_DATA SEGMENT_
- Opening Delimiter -

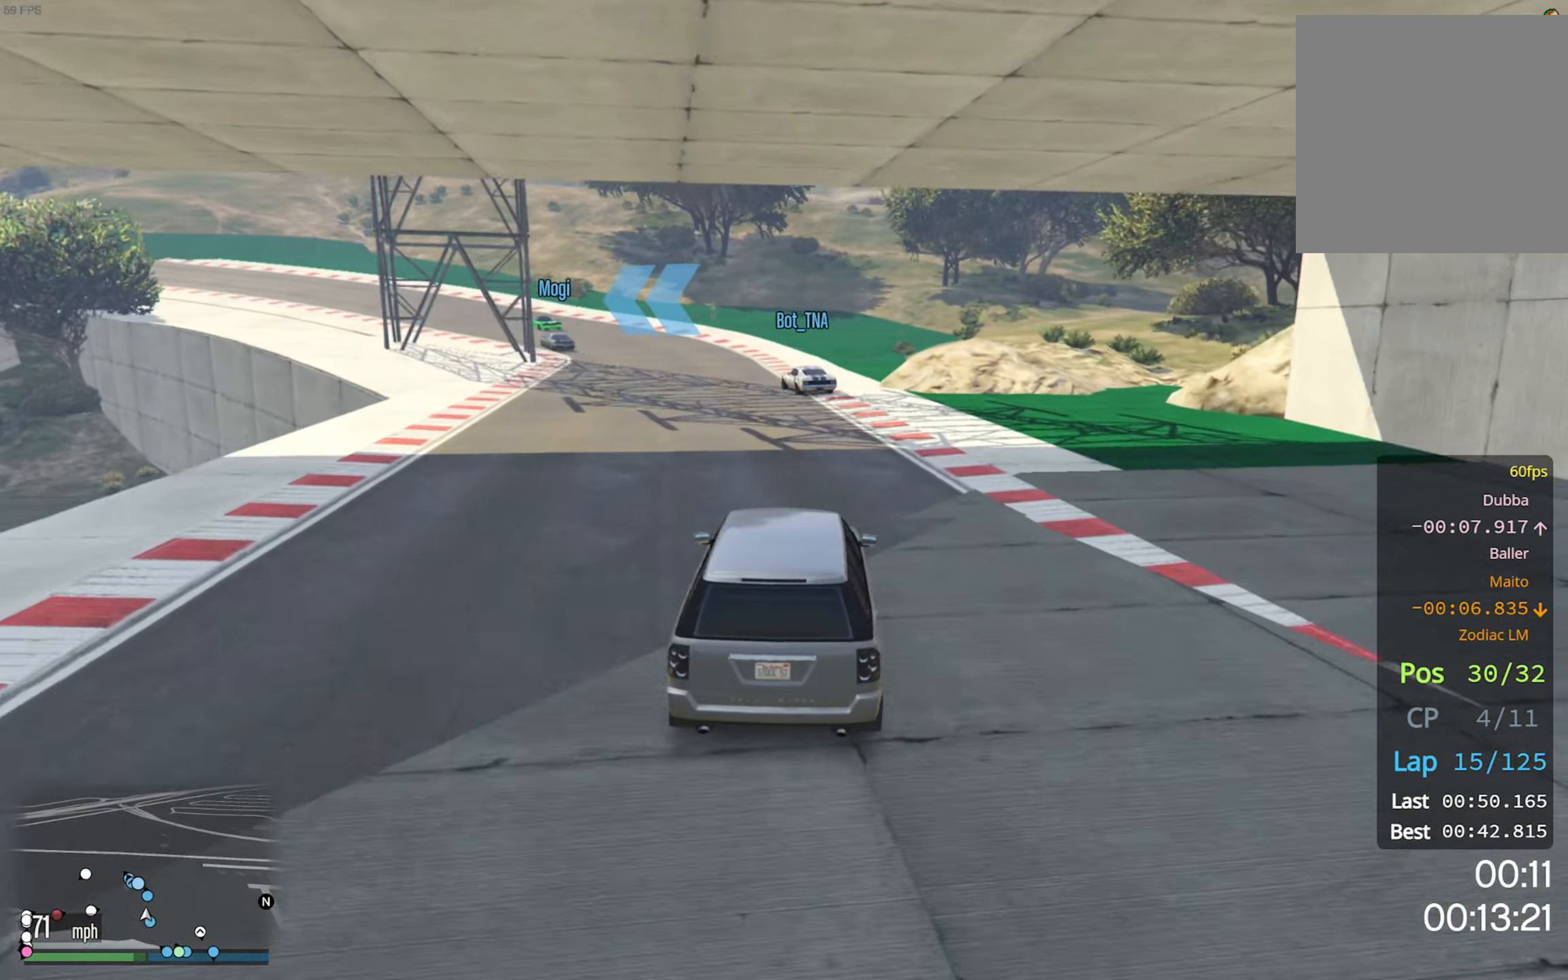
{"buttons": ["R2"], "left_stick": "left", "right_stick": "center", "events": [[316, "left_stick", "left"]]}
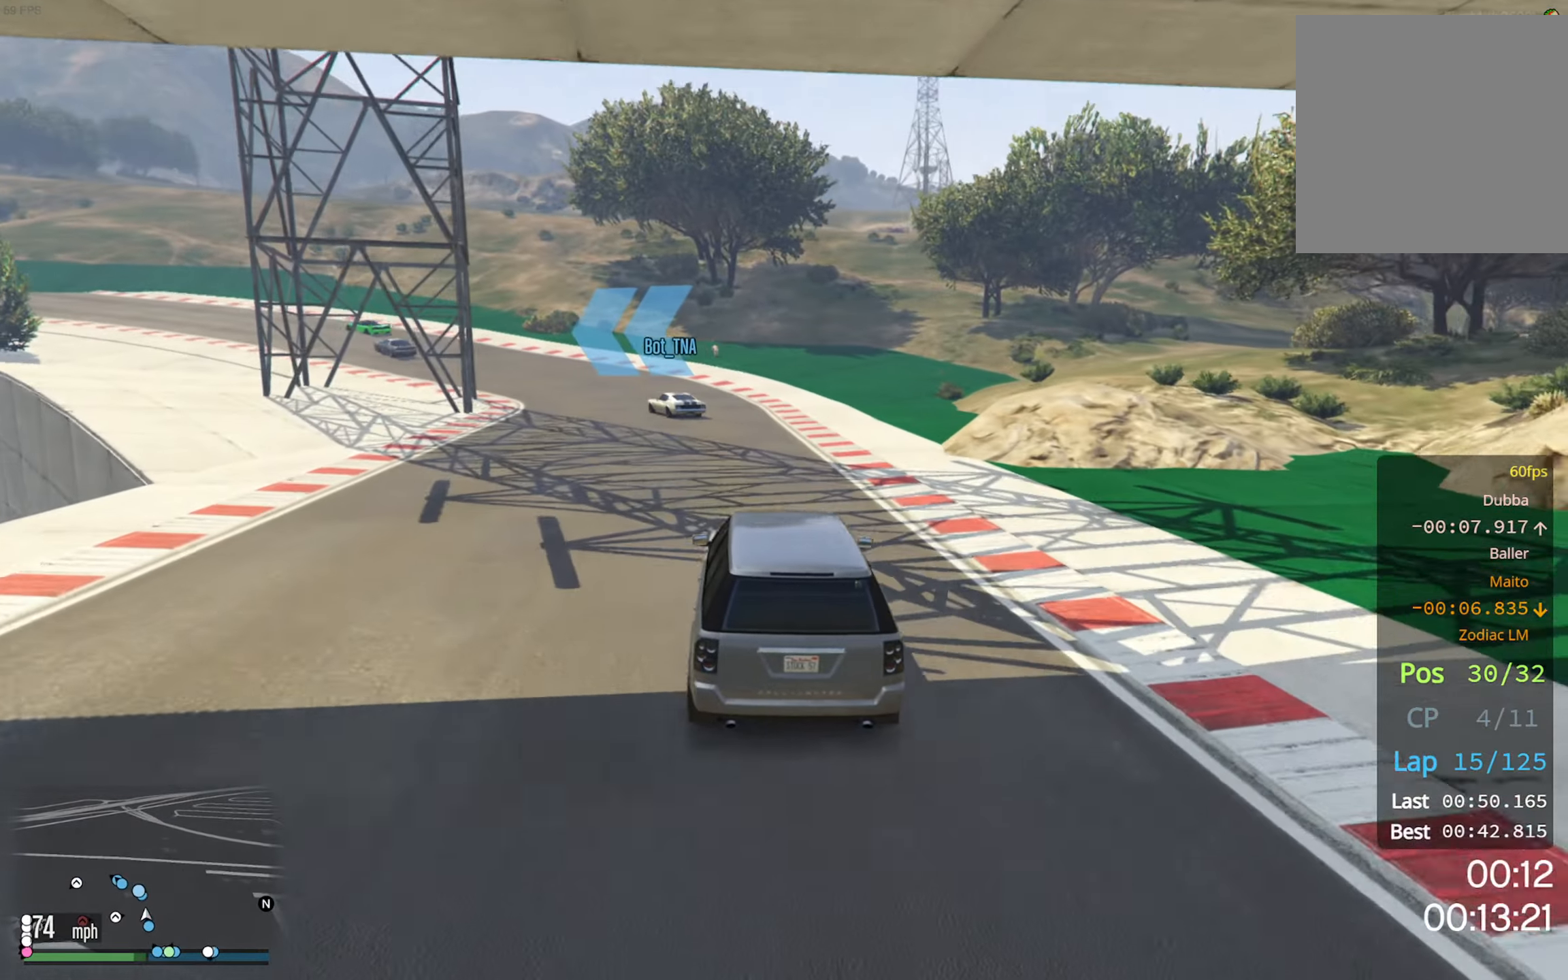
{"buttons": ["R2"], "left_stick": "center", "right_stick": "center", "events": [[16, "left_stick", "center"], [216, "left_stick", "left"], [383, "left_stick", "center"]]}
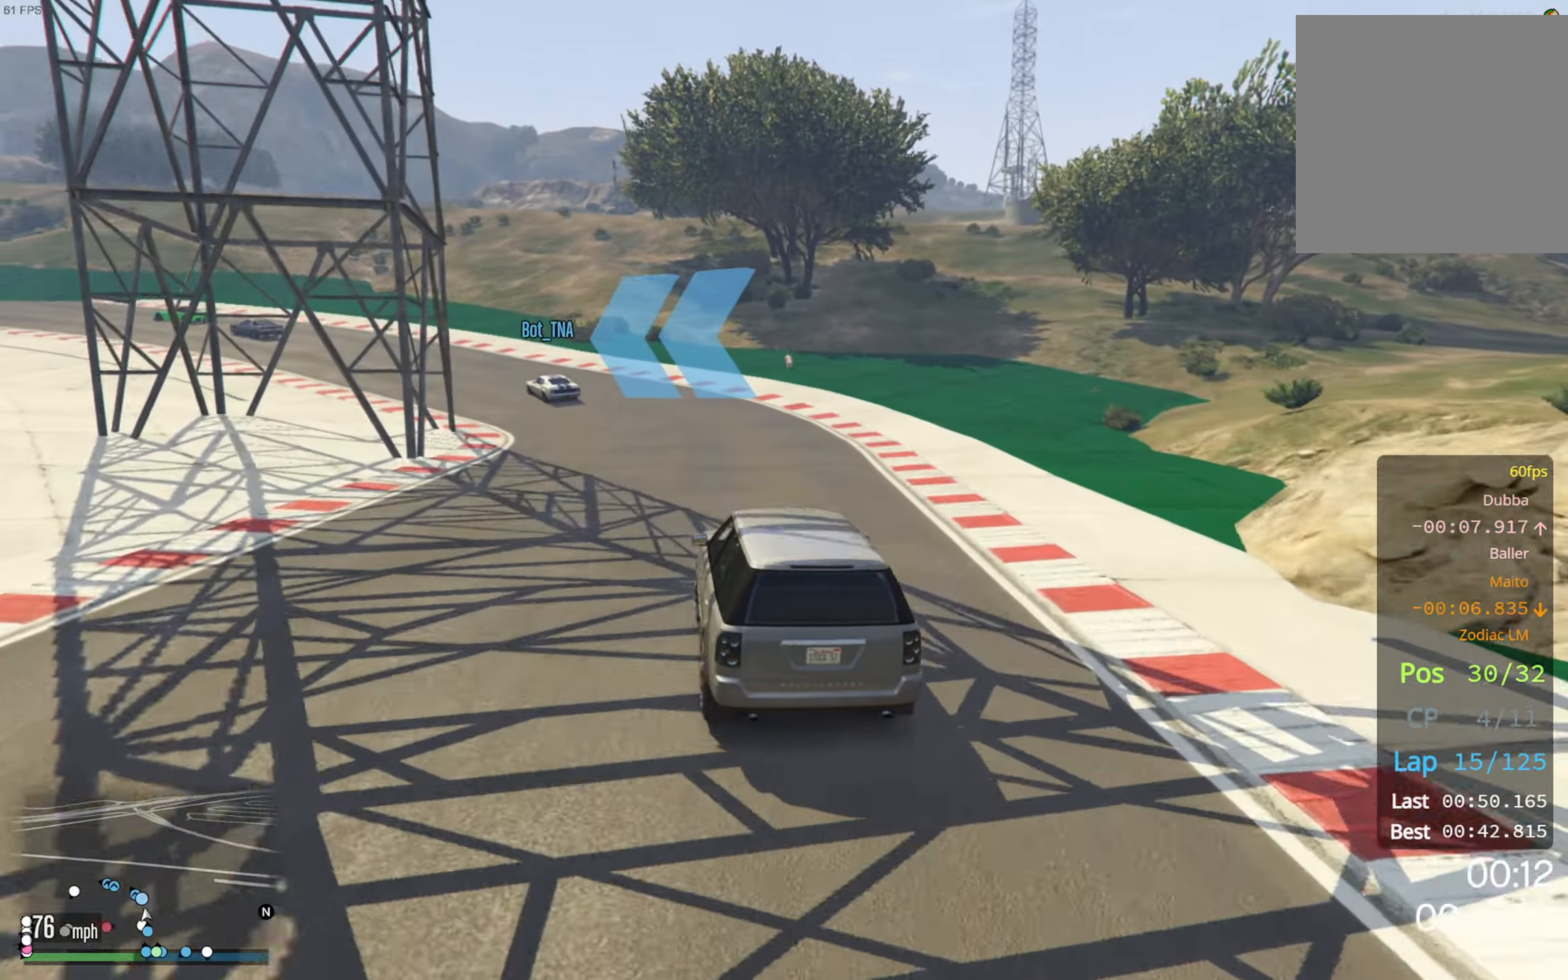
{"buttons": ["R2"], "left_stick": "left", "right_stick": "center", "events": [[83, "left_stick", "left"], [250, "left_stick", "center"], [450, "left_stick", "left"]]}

- Closing Delimiter -

From the first line to the last, retype the data exactly, without images.

_TASK SOLUTION_
{"buttons": ["R2"], "left_stick": "left", "right_stick": "center", "events": [[316, "left_stick", "left"]]}
{"buttons": ["R2"], "left_stick": "center", "right_stick": "center", "events": [[16, "left_stick", "center"], [216, "left_stick", "left"], [383, "left_stick", "center"]]}
{"buttons": ["R2"], "left_stick": "left", "right_stick": "center", "events": [[83, "left_stick", "left"], [250, "left_stick", "center"], [450, "left_stick", "left"]]}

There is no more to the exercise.